From Andrew Sullivan‘s 10.8 “Weekly Dish” column, “Dave Chappelle Is Right, Isn’t He?“: “Chappelle’s final Netflix special, The Closer, is a classic. Far from being outdated, it’s slightly ahead of its time, as the pushback against wokeness gains traction. It is extremely funny, a bit meta, monumentally mischievous, and I sat with another homo through the whole thing, stoned, laughing our asses off — especially when he made fun of us.

“The way the elite media portrays us, you’d think every member of the BLT community is so fragile we cannot laugh at ourselves. It doesn’t occur to them that, for many of us, Chappelle is a breath of honest air, doing what every comic should do: take aim at every suffocating piety of the powers that be — including the increasingly weird 2SLGBTQQIA+ mafia — and detonating them all.”
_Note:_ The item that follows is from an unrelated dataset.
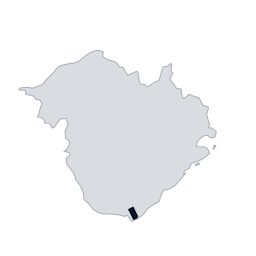 Sampov Lun, Batdâmbâng, Cambodia shown in context, rotated 244°
{"feature_id": "14789045B67419263387290", "entity_name": "Sampov Lun", "entity_type": "district", "adm_level": 2, "iso_a3": "KHM", "parent_name": "Cambodia", "parent_adm1": "Batdâmbâng", "projection": "natural_earth1", "projection_center": [102.379, 13.419], "detail": "fine", "context": "in_parent", "style": "filled", "palette": "ink", "viewbox_px": 256, "rotation_deg": 244, "n_neighbors": 0, "source": "geoboundaries", "source_scale": "gbopen_adm2", "svg_char_len": 3018}
<svg xmlns="http://www.w3.org/2000/svg" viewBox="0 0 256 256"><g transform="rotate(244 128 128)"><path d="M210.6,46.7L211.1,48.7L209.8,52.7L208.3,56.3L205.6,59.4L205.5,61.7L204.6,68.6L205.0,70.8L205.6,72.6L206.5,73.7L208.9,80.4L211.1,86.5L213.3,91.5L213.7,94.7L211.8,102.7L209.5,110.1L209.7,113.8L210.7,117.5L211.8,122.4L212.2,128.7L211.7,132.8L210.7,135.4L208.7,138.0L207.0,139.3L204.9,137.1L203.3,137.0L201.1,137.7L199.4,138.7L195.9,142.5L192.0,146.2L186.6,147.2L184.6,150.0L182.3,150.3L178.0,150.5L175.3,151.1L175.4,152.5L175.2,159.1L175.3,160.6L174.8,161.0L172.9,161.2L169.6,160.2L165.2,158.6L162.1,158.3L160.4,161.2L159.5,162.3L158.3,162.5L157.0,163.0L156.6,164.3L156.5,165.9L157.1,168.6L157.4,172.9L157.2,175.9L158.4,177.8L165.2,184.1L167.2,185.6L167.4,186.6L166.2,190.0L167.3,194.8L165.2,194.7L161.6,192.7L160.0,191.4L157.9,192.4L157.2,192.2L155.8,189.8L154.0,187.4L152.1,187.3L148.2,188.2L144.2,188.9L142.6,188.9L142.0,189.3L139.7,192.9L138.7,192.3L134.6,190.9L130.9,190.4L130.2,191.3L130.6,194.3L131.5,197.1L131.0,198.3L129.0,199.9L126.3,202.6L124.6,204.7L123.5,205.2L119.4,205.1L115.3,205.4L113.7,207.4L112.2,208.9L110.8,209.3L105.5,204.4L94.9,202.7L93.8,200.5L92.8,200.1L91.8,202.9L86.0,205.6L83.6,204.0L81.8,202.0L82.0,199.6L83.7,197.6L86.6,196.2L87.9,191.2L85.7,184.8L83.8,183.0L81.7,181.5L79.6,183.9L77.8,187.9L75.9,190.0L73.3,190.5L69.4,190.3L67.9,184.3L67.4,179.1L67.9,173.1L68.5,169.6L64.8,164.8L64.6,160.1L62.8,157.8L62.2,159.0L62.3,160.3L61.8,159.3L55.9,145.8L54.9,139.5L55.9,134.6L56.5,133.0L54.8,130.5L52.4,127.6L48.2,123.8L47.9,117.8L47.0,110.7L45.7,108.3L43.8,104.0L42.7,100.4L42.3,90.8L42.9,90.1L45.9,89.8L49.7,89.1L50.3,87.5L49.6,86.3L52.1,84.1L55.6,79.4L58.3,74.4L60.3,71.3L61.4,68.2L65.4,63.8L70.8,60.8L74.5,60.1L78.4,59.0L82.1,57.6L83.8,57.4L88.4,59.2L90.9,59.7L93.5,59.6L96.2,59.8L98.5,59.6L104.1,58.4L110.1,59.4L115.4,58.6L121.9,57.2L125.2,58.1L128.1,59.5L128.5,62.4L129.2,63.7L130.2,64.8L131.5,64.8L133.2,62.7L134.6,60.6L135.0,60.3L135.1,61.3L135.8,63.6L137.1,65.8L138.4,67.3L140.5,69.2L141.9,69.3L146.3,67.5L153.1,70.2L153.9,71.5L156.1,74.3L158.5,76.2L163.7,76.4L165.6,71.5L164.6,68.6L161.6,63.4L160.8,60.4L161.8,59.8L166.8,59.3L167.6,58.7L168.8,55.3L170.1,55.7L173.0,56.1L175.9,53.9L177.7,51.5L178.6,52.6L179.7,54.2L180.9,55.2L183.0,56.7L185.4,58.7L186.8,60.7L188.0,61.5L191.0,60.9L191.8,61.0L193.6,58.6L194.8,57.3L195.9,57.6L197.4,57.6L200.5,54.5L202.3,51.7L203.3,50.9L206.1,52.3L207.2,52.0L208.8,48.2L210.6,46.7ZM65.9,176.3L65.3,176.6L64.8,176.6L64.2,176.0L64.3,173.9L64.7,172.5L65.6,172.3L65.9,176.3ZM74.8,197.7L73.6,199.2L71.7,196.2L71.7,195.3L74.8,197.7Z" fill="#d9dde1" stroke="#a8b0b8" stroke-width="1"/><path d="M54.2,93.1L51.3,93.2L48.7,93.2L48.1,93.2L47.0,93.2L45.6,93.2L44.6,93.2L43.6,93.2L43.5,93.3L43.6,93.5L43.5,93.8L43.5,94.0L43.6,94.3L43.6,94.5L43.6,94.8L43.6,95.0L43.7,95.3L43.6,95.5L43.6,95.8L43.7,96.0L43.6,96.3L43.5,96.5L44.7,96.7L44.7,97.7L48.1,97.6L54.3,97.6L54.3,96.9L54.3,95.0L54.2,93.6L54.2,93.1Z" fill="#0f172a" stroke="#020617" stroke-width="1.5"/></g></svg>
Flush Living, Nice Duds, Servants, etc.

All American-made, bucks-up historical films try to soothe audiences with the usual upscale flourishes. In the case of The Last Duel the viewer is simultaneously living in medieval France and 21st Century America. The characters have to look as well-tended as the people we see in expensive clothing stores. Everyone is wearing perfectly tailored clothing, fresh from the cleaners, and they smell like nice cologne.

Hygiene standards in 1386 were almost certainly appalling by our standards, but we’re allowed to presume…okay, imagine that everyone slips into a hot bath each morning and uses a moisturizer and long-lasting anti-perspirant. This goes along with the great-looking garments and tunics, suede boots, expensive armor and high-style coifs (especially Ben Affleck‘s perfectly cut, canary-yellow hair). Jodie Comer‘s servants dressing and grooming her just so…very Maid Marian, very Kardashian.

And we all agree, of course, to not think about anyone answering the call of nature…get shut of it, shut it out, good God.

The only things that bother me (and I’ve mentioned these before) are the muted grayish-blue color scheme and Matt Damon‘s mullet. You know that Ridley Scott chose that mullet deliberately; he loved knowing it would rub people like me the wrong way.

“Brown Sugar” Goes Into Hiding

The Rolling Stones have retired “Brown Sugar” from their stage show. An oft-performed track from their classic, half-century-old Sticky Fingers album, it’s a raunchy stomper about the sexual savoring of women of color. The lyrics use wicked images of 19th Century slave trade minglings as a fetid atmospheric element — the same hothouse that produced Richard Fleischer’s Mandingo (‘75).

I never processed “Brown Sugar” as anything more than a bad-boy taunt with erotic icing flung about. But in today’s context none of this works and so the song is toast.

Mick Jagger and Keith Richard have implied that the song’s excommunication may be temporary, and that it may return when the cultural mood shifts back into a semblance of sanity. Have they been talking to Ted Sarandos?